The Manila Times

Mafra’s account of Magellan expedition

- FILIPINIAN­A CORNER JORGE MOJARRO

WE must congratula­te ourselves for the good luck that Antonio Pigafetta enjoyed. In an expedition with too many casualties and too few survivors, it was almost a miracle that the chronicler of the expedition was able to arrive at Seville in September 1521 after circumnavi­gating the world through Portuguese waters. Without his account, the reconstruc­tion of numerous details of what happened would have been forgotten forever.

However, the fact that Pigafetta’s account is the most important source should not hide the fact that he also had his biases. Some of them are easy to trace. For example, he was a close friend of Magellan and sincerely lamented his death. Therefore, he only had praises for him. At the same time, he does not mention, even once, the name of Juan Sebastián Elcano, the captain of the Victoria, most probably because he took part in the first mutiny against Magellan before entering the Pacific Ocean. Hiding his name was a deliberate way to deny something very precious that he actually deserved for what he did later: posterity.
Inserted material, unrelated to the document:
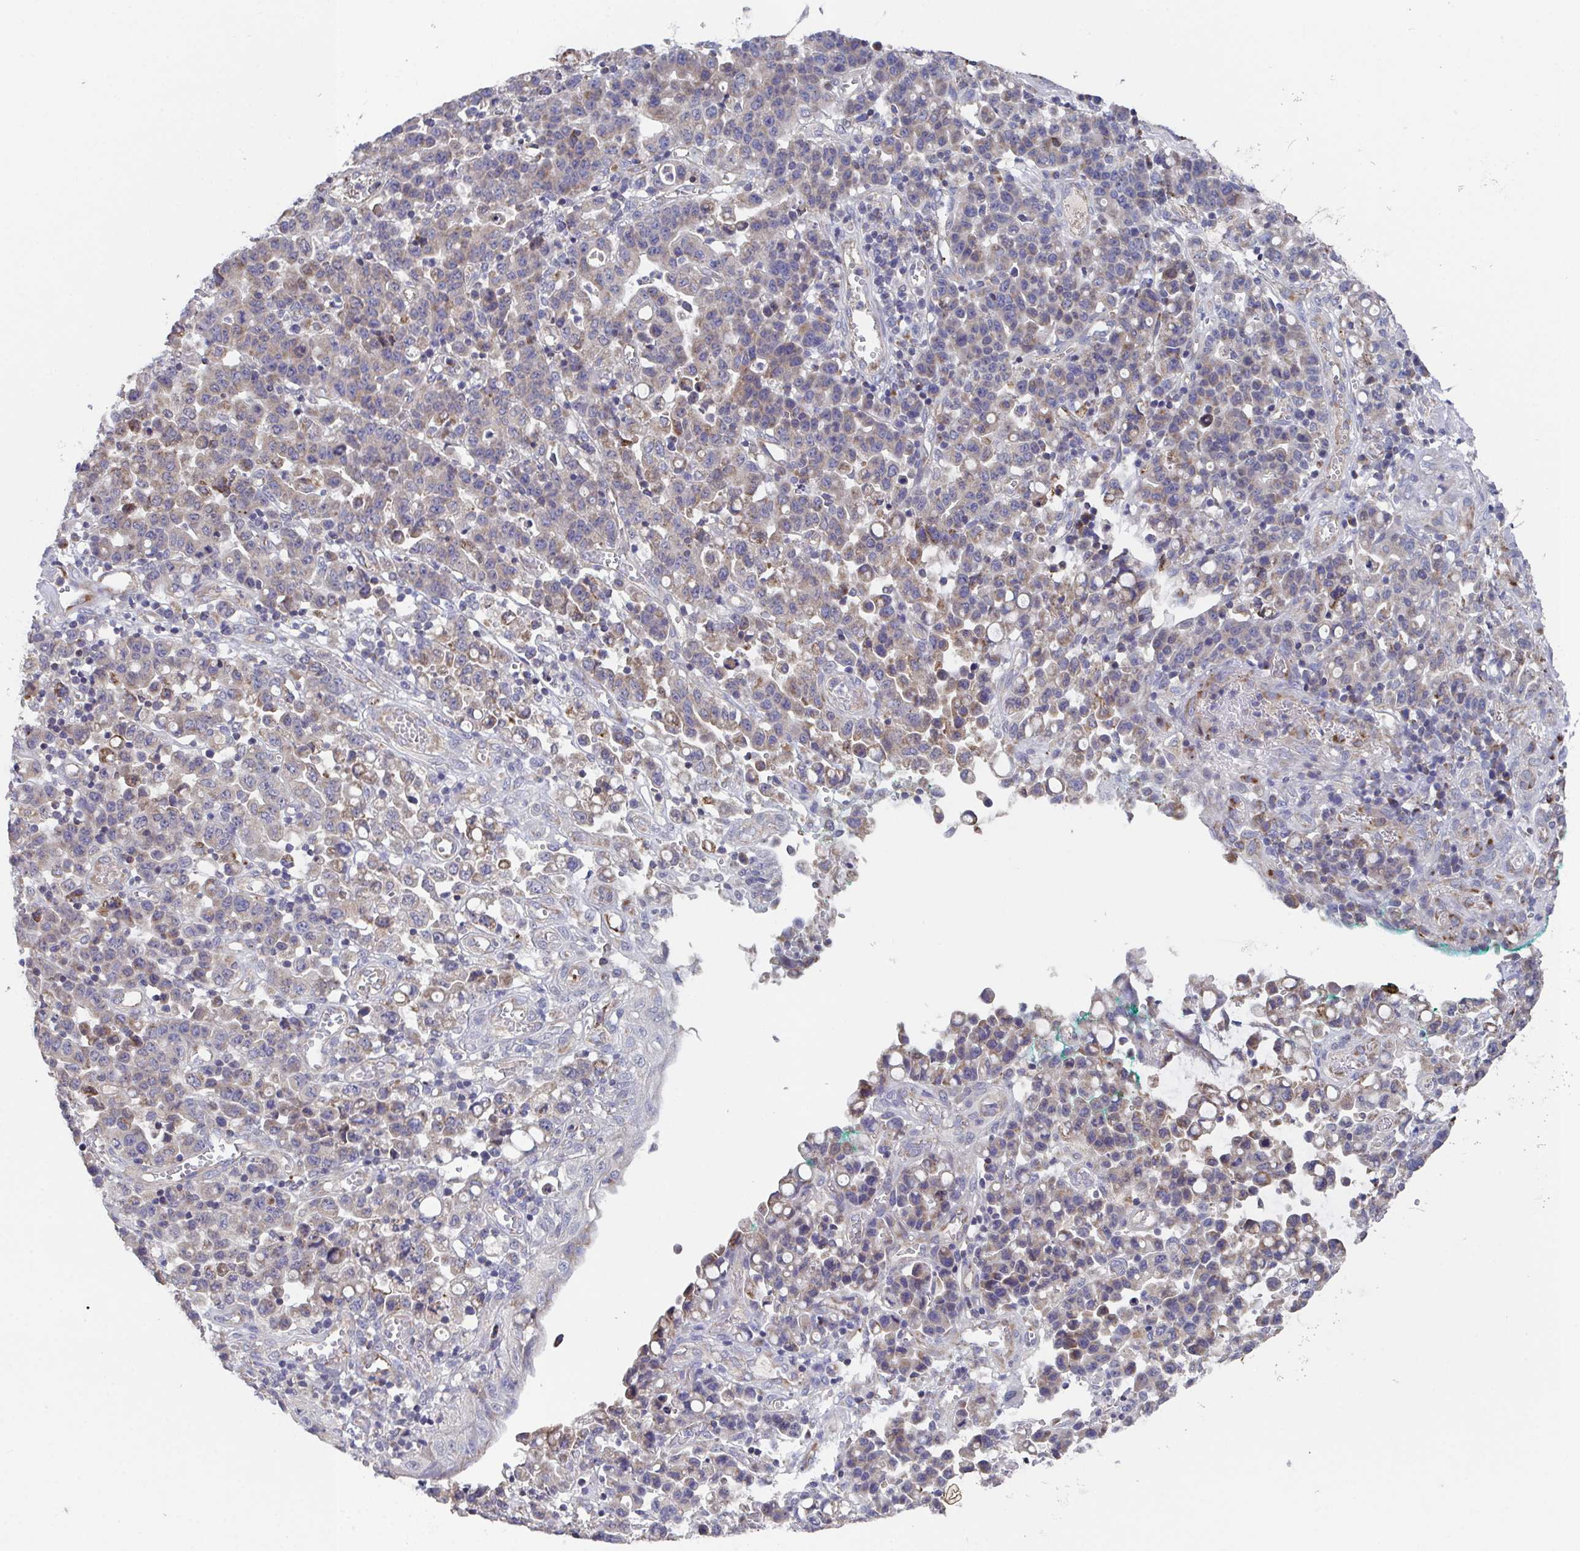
{"staining": {"intensity": "weak", "quantity": "25%-75%", "location": "cytoplasmic/membranous"}, "tissue": "stomach cancer", "cell_type": "Tumor cells", "image_type": "cancer", "snomed": [{"axis": "morphology", "description": "Adenocarcinoma, NOS"}, {"axis": "topography", "description": "Stomach, upper"}], "caption": "IHC photomicrograph of neoplastic tissue: human stomach adenocarcinoma stained using immunohistochemistry displays low levels of weak protein expression localized specifically in the cytoplasmic/membranous of tumor cells, appearing as a cytoplasmic/membranous brown color.", "gene": "MT-ND3", "patient": {"sex": "male", "age": 69}}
Likewise, the undeniable importance of Pigafetta’s account should not make us forget that there were other witnesses’ accounts and sources. Among them, the one written by a simple member of the crew, Ginés de Mafra.

He was a native of Jerez de la Frontera, but he was living in Palos de la Frontera (Huelva), a town of renowned pilots, when he joined the expedition led by Magellan. He was a member of La Trinidad, the ship led by Gonzalo Gómez de Espinosa that first attempted — and failed — to cross the Pacific to go back to New Spain. Captured by the Portuguese in the Moluccas Islands, he endured imprisonme­nt in the Banda islands, Malacca, Cochin and Lisbon until he was finally freed at the beginning of 1527 just to discover that his wife, believing he was dead, had remarried and sold all his properties.

Mafra must have loved life at sea. He joined the conqueror Pedro de Alvarado in his expedition to Guatemala in 1531 as a pilot, and later, in 1542, he joined the trans-Pacific expedition led by Ruy López de Villalobos and arrived a second time in the Philippine­s. An anonymous member of that expedition was writing a history of Spanish navigation in the Pacific with the help of previous survivors, who were also taking part in the Villalobos expedition. Mafra, who had written his own account of the Magellan expedition, gave his papers to this unknown chronicler, whose text is now preserved in two manuscript­s: in the British Library (complete) and in the Biblioteca Nacional de España (incomplete).

Mafra’s account was edited the first time in 1920, and his remarks are absolutely striking. He provides a narration from below, from the point of view of a member of the crew, who had to suffer periods of hunger and the authoritar­ianism of Magellan. In fact, Mafra did not lament his death, claiming it was a consequenc­e of his own stupidity and vanity since the expedition had nothing to win from that clash.

Several times, he mentions Magellan’s search for gold, which might reinforce a hypothesis defended by several historians: the Portuguese captain might have thought he was in Japan, an archipelag­o which he knew was located in an undetermin­ed area north of the Moluccas islands.

Regarding the controvers­ial location of Mazaua, he mentions: “The island enjoyed many provisions, and it was wealthy and populated. Magellan rested on the island [of Mazaua], and on the day that they agreed upon, the armada left for the other island. Magellan learned from this Lord of Mazaua that there was a large amount of gold in a province called Butuan, which was in the northern part of the island of Mindanao about fifteen leagues distant from Mazaua and where people came from other parts with various merchandis­e just to trade this [gold].” Fifteen leagues is around 84 kilometers, but let’s not forget he was writing about the events twenty years after they happened.

His opinions regarding the inhabitant­s of the archipelag­o tended to be simple: he liked the people who generously provided food and drinks — natives of Leyte — while he disliked the unsupporti­ve or opposing ones — natives of Cebu. Unlike Pigafetta, he was not too curious about the culture of the islands he was visiting, probably because he was too concerned about his own survival.

Neverthele­ss, I hope this brief reminder of Mafra serves to highlight the necessity to read critically the original sources and to compare the different versions of events before carrying out a sound reconstruc­tion of the past. The accounts of the witnesses of the events must prevail over later elaboratio­ns.